## [Assigned task]
Leaving out the pictures, output each record exactly as it stands.

## [The data]

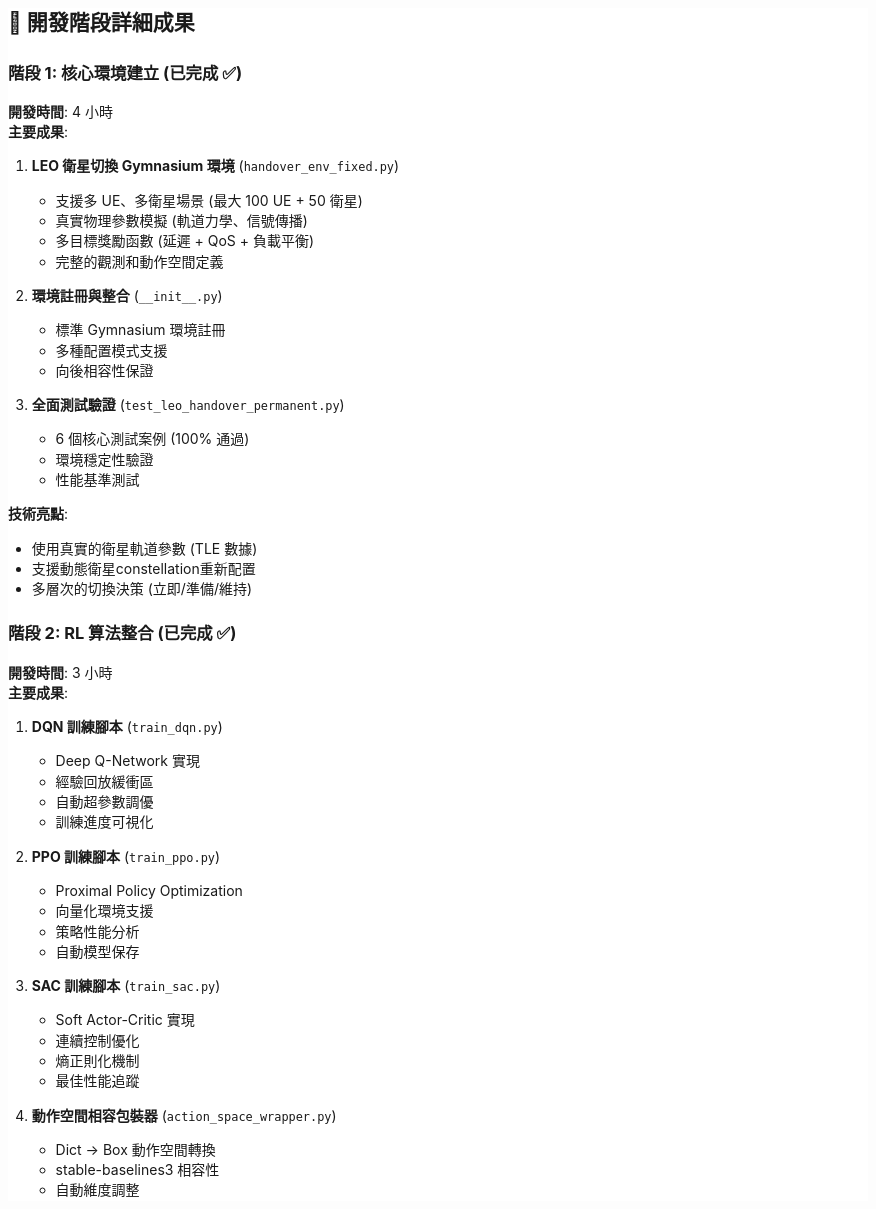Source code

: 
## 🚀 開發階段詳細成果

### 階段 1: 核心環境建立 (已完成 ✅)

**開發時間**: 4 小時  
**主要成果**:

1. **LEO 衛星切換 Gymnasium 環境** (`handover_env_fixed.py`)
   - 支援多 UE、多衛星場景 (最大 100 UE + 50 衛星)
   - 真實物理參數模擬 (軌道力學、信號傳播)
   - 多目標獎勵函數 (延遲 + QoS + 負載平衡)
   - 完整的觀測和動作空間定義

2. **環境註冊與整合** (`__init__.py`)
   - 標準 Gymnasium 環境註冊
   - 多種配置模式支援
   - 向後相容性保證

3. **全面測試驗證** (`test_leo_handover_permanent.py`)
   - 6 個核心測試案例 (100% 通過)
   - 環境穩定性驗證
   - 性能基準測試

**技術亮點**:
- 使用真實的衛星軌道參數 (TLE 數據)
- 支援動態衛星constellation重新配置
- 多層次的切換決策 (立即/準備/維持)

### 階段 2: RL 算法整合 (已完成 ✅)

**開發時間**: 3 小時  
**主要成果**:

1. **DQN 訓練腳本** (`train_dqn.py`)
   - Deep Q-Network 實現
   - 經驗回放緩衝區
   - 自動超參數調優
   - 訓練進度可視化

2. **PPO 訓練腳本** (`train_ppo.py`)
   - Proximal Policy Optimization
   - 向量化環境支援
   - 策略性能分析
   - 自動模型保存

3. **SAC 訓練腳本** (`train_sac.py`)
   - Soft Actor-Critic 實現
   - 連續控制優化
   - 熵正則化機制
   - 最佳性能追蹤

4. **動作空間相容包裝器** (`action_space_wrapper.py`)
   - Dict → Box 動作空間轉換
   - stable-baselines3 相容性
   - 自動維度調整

## [Answer below]
Source code

: 
## 🚀 開發階段詳細成果

### 階段 1: 核心環境建立 (已完成 ✅)

**開發時間**: 4 小時  
**主要成果**:

1. **LEO 衛星切換 Gymnasium 環境** (`handover_env_fixed.py`)
   - 支援多 UE、多衛星場景 (最大 100 UE + 50 衛星)
   - 真實物理參數模擬 (軌道力學、信號傳播)
   - 多目標獎勵函數 (延遲 + QoS + 負載平衡)
   - 完整的觀測和動作空間定義

2. **環境註冊與整合** (`__init__.py`)
   - 標準 Gymnasium 環境註冊
   - 多種配置模式支援
   - 向後相容性保證

3. **全面測試驗證** (`test_leo_handover_permanent.py`)
   - 6 個核心測試案例 (100% 通過)
   - 環境穩定性驗證
   - 性能基準測試

**技術亮點**:
- 使用真實的衛星軌道參數 (TLE 數據)
- 支援動態衛星constellation重新配置
- 多層次的切換決策 (立即/準備/維持)

### 階段 2: RL 算法整合 (已完成 ✅)

**開發時間**: 3 小時  
**主要成果**:

1. **DQN 訓練腳本** (`train_dqn.py`)
   - Deep Q-Network 實現
   - 經驗回放緩衝區
   - 自動超參數調優
   - 訓練進度可視化

2. **PPO 訓練腳本** (`train_ppo.py`)
   - Proximal Policy Optimization
   - 向量化環境支援
   - 策略性能分析
   - 自動模型保存

3. **SAC 訓練腳本** (`train_sac.py`)
   - Soft Actor-Critic 實現
   - 連續控制優化
   - 熵正則化機制
   - 最佳性能追蹤

4. **動作空間相容包裝器** (`action_space_wrapper.py`)
   - Dict → Box 動作空間轉換
   - stable-baselines3 相容性
   - 自動維度調整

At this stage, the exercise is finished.